Brief: Please pick up the news report below on Liberia's Ebola outbreak and write what comes after its final sentence.

Start of Quoted passage

Many in Liberia say the government's response to the crisis has been inadequate. Photo: BBC
BBC NEWS

Liberia's information minister has admitted that the country's health care system has been overwhelmed by the spread of the deadly Ebola virus.

Lewis Brown told the BBC the system had been "overtaxed" by the outbreak, but that authorities were doing their best in the face of an unprecedented crisis.

The medical charity MSF said officials underestimated the outbreak and that the health system was "falling apart".

Nearly 1,000 people have died and 1,800 have become infected in West Africa.

The Ebola outbreak - the worst-ever - is centred on Liberia, Sierra Leone and Guinea, but has spread to other countries in recent months.

Mr Lewis told the BBC that the outbreak was affecting Liberia's most populated areas, and that people there were "in denial".

"There are religious practices and beliefs, long-held traditional values that are being challenged by the procedures... to cure or at least prevent the spread of disease," he said.

He said Liberia's health care system was "not the best in the wold", but rejected accusations that it had not responded quickly enough. The crisis, Mr Lewis added, would have "overstretched and overtaxed" any health system.

"The bottom line is we are at the frontline of a deadly outbreak," Mr Lewis said.

Liberian nurses remove a victim of Ebola near Monrovia, Liberia, 8 August 2014The outbreak has killed almost 1,000 people

Earlier, the co-ordinator for Medecins sans Frontieres (MSF) in Liberia, Lindis Hurum, told the BBC: "Our capacity is stretched beyond anything that we ever done before in regards to Ebola response."

End of Quoted passage
Start of Records shown

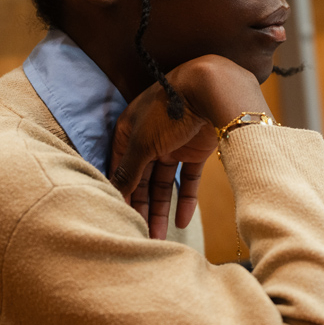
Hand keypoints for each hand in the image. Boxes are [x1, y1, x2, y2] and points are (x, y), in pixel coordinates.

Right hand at [109, 55, 269, 239]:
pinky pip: (188, 179)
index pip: (119, 168)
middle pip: (141, 178)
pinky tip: (183, 220)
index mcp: (128, 132)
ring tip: (159, 236)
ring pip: (164, 182)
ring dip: (161, 208)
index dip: (120, 193)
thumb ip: (128, 170)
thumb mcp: (141, 142)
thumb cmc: (167, 110)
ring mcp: (173, 144)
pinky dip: (186, 199)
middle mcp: (148, 138)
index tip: (120, 219)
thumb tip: (114, 193)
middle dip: (141, 207)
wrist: (210, 88)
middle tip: (141, 235)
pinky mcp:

End of Records shown

Response area:
She said five of the biggest hospitals in the capital Monrovia had closed for more than a week.

"Some of them have now started to re-open but there are other hospitals in other counties that are just abandoned by the staff."

'Inaccurate' information

On Saturday demonstrators in Liberia blocked a highway, saying authorities had not been collecting the bodies of some victims.

The army was then deployed to restrict movement, particularly from the worst-affected provinces to the capital.

Map showing Ebola outbreaks since 1976

Meanwhile Guinea has denied earlier reports that the government had sealed borders with Liberia and Sierra Leone.

State TV said the initial announcement - made by the health minister on Saturday - had been mistaken

"Guinea has not closed its borders with Sierra Leone or with Liberia. It's rather that we have taken health measures at the border posts," it said.

The Spanish government says a Roman Catholic priest, infected with Ebola in Liberia, will be treated with an experimental drug, Zmapp, in a hospital in Madrid. The drug has been used in the US on two aid workers who have shown signs of improvement.

In Canada, test results on a patient being treated near Toronto after returning from Nigeria with flu-like symptoms have shown he does not have the virus, officials said on Sunday.

The Ebola virus is transmitted between humans through bodily fluids.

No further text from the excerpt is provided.